● **Work instructions**
Each entry should be restated word for word, with all pictures left out.
_____
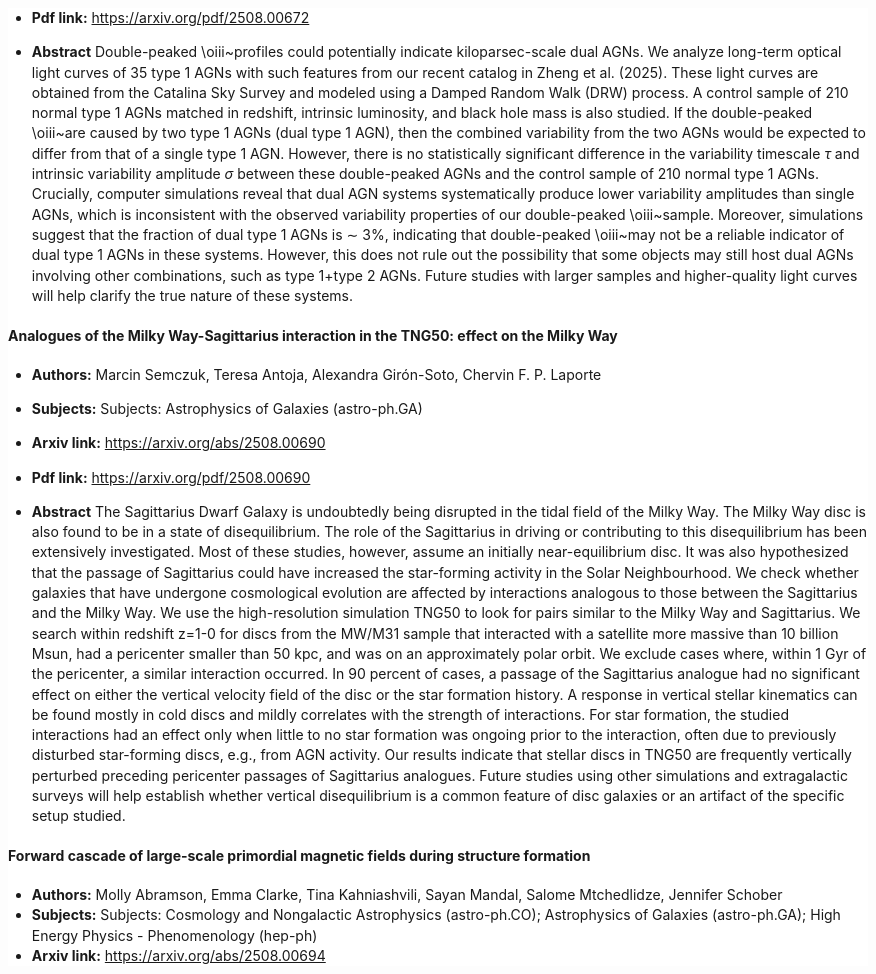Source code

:  - **Pdf link:** https://arxiv.org/pdf/2508.00672

 - **Abstract**
 Double-peaked \oiii~profiles could potentially indicate kiloparsec-scale dual AGNs. We analyze long-term optical light curves of 35 type 1 AGNs with such features from our recent catalog in Zheng et al. (2025). These light curves are obtained from the Catalina Sky Survey and modeled using a Damped Random Walk (DRW) process. A control sample of 210 normal type 1 AGNs matched in redshift, intrinsic luminosity, and black hole mass is also studied. If the double-peaked \oiii~are caused by two type 1 AGNs (dual type 1 AGN), then the combined variability from the two AGNs would be expected to differ from that of a single type 1 AGN. However, there is no statistically significant difference in the variability timescale $\tau$ and intrinsic variability amplitude $\sigma$ between these double-peaked AGNs and the control sample of 210 normal type 1 AGNs. Crucially, computer simulations reveal that dual AGN systems systematically produce lower variability amplitudes than single AGNs, which is inconsistent with the observed variability properties of our double-peaked \oiii~sample. Moreover, simulations suggest that the fraction of dual type 1 AGNs is $\sim$ 3\%, indicating that double-peaked \oiii~may not be a reliable indicator of dual type 1 AGNs in these systems. However, this does not rule out the possibility that some objects may still host dual AGNs involving other combinations, such as type 1+type 2 AGNs. Future studies with larger samples and higher-quality light curves will help clarify the true nature of these systems.
#### Analogues of the Milky Way-Sagittarius interaction in the TNG50: effect on the Milky Way
 - **Authors:** Marcin Semczuk, Teresa Antoja, Alexandra Girón-Soto, Chervin F. P. Laporte
 - **Subjects:** Subjects:
Astrophysics of Galaxies (astro-ph.GA)
 - **Arxiv link:** https://arxiv.org/abs/2508.00690

 - **Pdf link:** https://arxiv.org/pdf/2508.00690

 - **Abstract**
 The Sagittarius Dwarf Galaxy is undoubtedly being disrupted in the tidal field of the Milky Way. The Milky Way disc is also found to be in a state of disequilibrium. The role of the Sagittarius in driving or contributing to this disequilibrium has been extensively investigated. Most of these studies, however, assume an initially near-equilibrium disc. It was also hypothesized that the passage of Sagittarius could have increased the star-forming activity in the Solar Neighbourhood. We check whether galaxies that have undergone cosmological evolution are affected by interactions analogous to those between the Sagittarius and the Milky Way. We use the high-resolution simulation TNG50 to look for pairs similar to the Milky Way and Sagittarius. We search within redshift z=1-0 for discs from the MW/M31 sample that interacted with a satellite more massive than 10 billion Msun, had a pericenter smaller than 50 kpc, and was on an approximately polar orbit. We exclude cases where, within 1 Gyr of the pericenter, a similar interaction occurred. In 90 percent of cases, a passage of the Sagittarius analogue had no significant effect on either the vertical velocity field of the disc or the star formation history. A response in vertical stellar kinematics can be found mostly in cold discs and mildly correlates with the strength of interactions. For star formation, the studied interactions had an effect only when little to no star formation was ongoing prior to the interaction, often due to previously disturbed star-forming discs, e.g., from AGN activity. Our results indicate that stellar discs in TNG50 are frequently vertically perturbed preceding pericenter passages of Sagittarius analogues. Future studies using other simulations and extragalactic surveys will help establish whether vertical disequilibrium is a common feature of disc galaxies or an artifact of the specific setup studied.
#### Forward cascade of large-scale primordial magnetic fields during structure formation
 - **Authors:** Molly Abramson, Emma Clarke, Tina Kahniashvili, Sayan Mandal, Salome Mtchedlidze, Jennifer Schober
 - **Subjects:** Subjects:
Cosmology and Nongalactic Astrophysics (astro-ph.CO); Astrophysics of Galaxies (astro-ph.GA); High Energy Physics - Phenomenology (hep-ph)
 - **Arxiv link:** https://arxiv.org/abs/2508.00694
_____
● **Exercise result**
Source code

:  - **Pdf link:** https://arxiv.org/pdf/2508.00672

 - **Abstract**
 Double-peaked \oiii~profiles could potentially indicate kiloparsec-scale dual AGNs. We analyze long-term optical light curves of 35 type 1 AGNs with such features from our recent catalog in Zheng et al. (2025). These light curves are obtained from the Catalina Sky Survey and modeled using a Damped Random Walk (DRW) process. A control sample of 210 normal type 1 AGNs matched in redshift, intrinsic luminosity, and black hole mass is also studied. If the double-peaked \oiii~are caused by two type 1 AGNs (dual type 1 AGN), then the combined variability from the two AGNs would be expected to differ from that of a single type 1 AGN. However, there is no statistically significant difference in the variability timescale $\tau$ and intrinsic variability amplitude $\sigma$ between these double-peaked AGNs and the control sample of 210 normal type 1 AGNs. Crucially, computer simulations reveal that dual AGN systems systematically produce lower variability amplitudes than single AGNs, which is inconsistent with the observed variability properties of our double-peaked \oiii~sample. Moreover, simulations suggest that the fraction of dual type 1 AGNs is $\sim$ 3\%, indicating that double-peaked \oiii~may not be a reliable indicator of dual type 1 AGNs in these systems. However, this does not rule out the possibility that some objects may still host dual AGNs involving other combinations, such as type 1+type 2 AGNs. Future studies with larger samples and higher-quality light curves will help clarify the true nature of these systems.
#### Analogues of the Milky Way-Sagittarius interaction in the TNG50: effect on the Milky Way
 - **Authors:** Marcin Semczuk, Teresa Antoja, Alexandra Girón-Soto, Chervin F. P. Laporte
 - **Subjects:** Subjects:
Astrophysics of Galaxies (astro-ph.GA)
 - **Arxiv link:** https://arxiv.org/abs/2508.00690

 - **Pdf link:** https://arxiv.org/pdf/2508.00690

 - **Abstract**
 The Sagittarius Dwarf Galaxy is undoubtedly being disrupted in the tidal field of the Milky Way. The Milky Way disc is also found to be in a state of disequilibrium. The role of the Sagittarius in driving or contributing to this disequilibrium has been extensively investigated. Most of these studies, however, assume an initially near-equilibrium disc. It was also hypothesized that the passage of Sagittarius could have increased the star-forming activity in the Solar Neighbourhood. We check whether galaxies that have undergone cosmological evolution are affected by interactions analogous to those between the Sagittarius and the Milky Way. We use the high-resolution simulation TNG50 to look for pairs similar to the Milky Way and Sagittarius. We search within redshift z=1-0 for discs from the MW/M31 sample that interacted with a satellite more massive than 10 billion Msun, had a pericenter smaller than 50 kpc, and was on an approximately polar orbit. We exclude cases where, within 1 Gyr of the pericenter, a similar interaction occurred. In 90 percent of cases, a passage of the Sagittarius analogue had no significant effect on either the vertical velocity field of the disc or the star formation history. A response in vertical stellar kinematics can be found mostly in cold discs and mildly correlates with the strength of interactions. For star formation, the studied interactions had an effect only when little to no star formation was ongoing prior to the interaction, often due to previously disturbed star-forming discs, e.g., from AGN activity. Our results indicate that stellar discs in TNG50 are frequently vertically perturbed preceding pericenter passages of Sagittarius analogues. Future studies using other simulations and extragalactic surveys will help establish whether vertical disequilibrium is a common feature of disc galaxies or an artifact of the specific setup studied.
#### Forward cascade of large-scale primordial magnetic fields during structure formation
 - **Authors:** Molly Abramson, Emma Clarke, Tina Kahniashvili, Sayan Mandal, Salome Mtchedlidze, Jennifer Schober
 - **Subjects:** Subjects:
Cosmology and Nongalactic Astrophysics (astro-ph.CO); Astrophysics of Galaxies (astro-ph.GA); High Energy Physics - Phenomenology (hep-ph)
 - **Arxiv link:** https://arxiv.org/abs/2508.00694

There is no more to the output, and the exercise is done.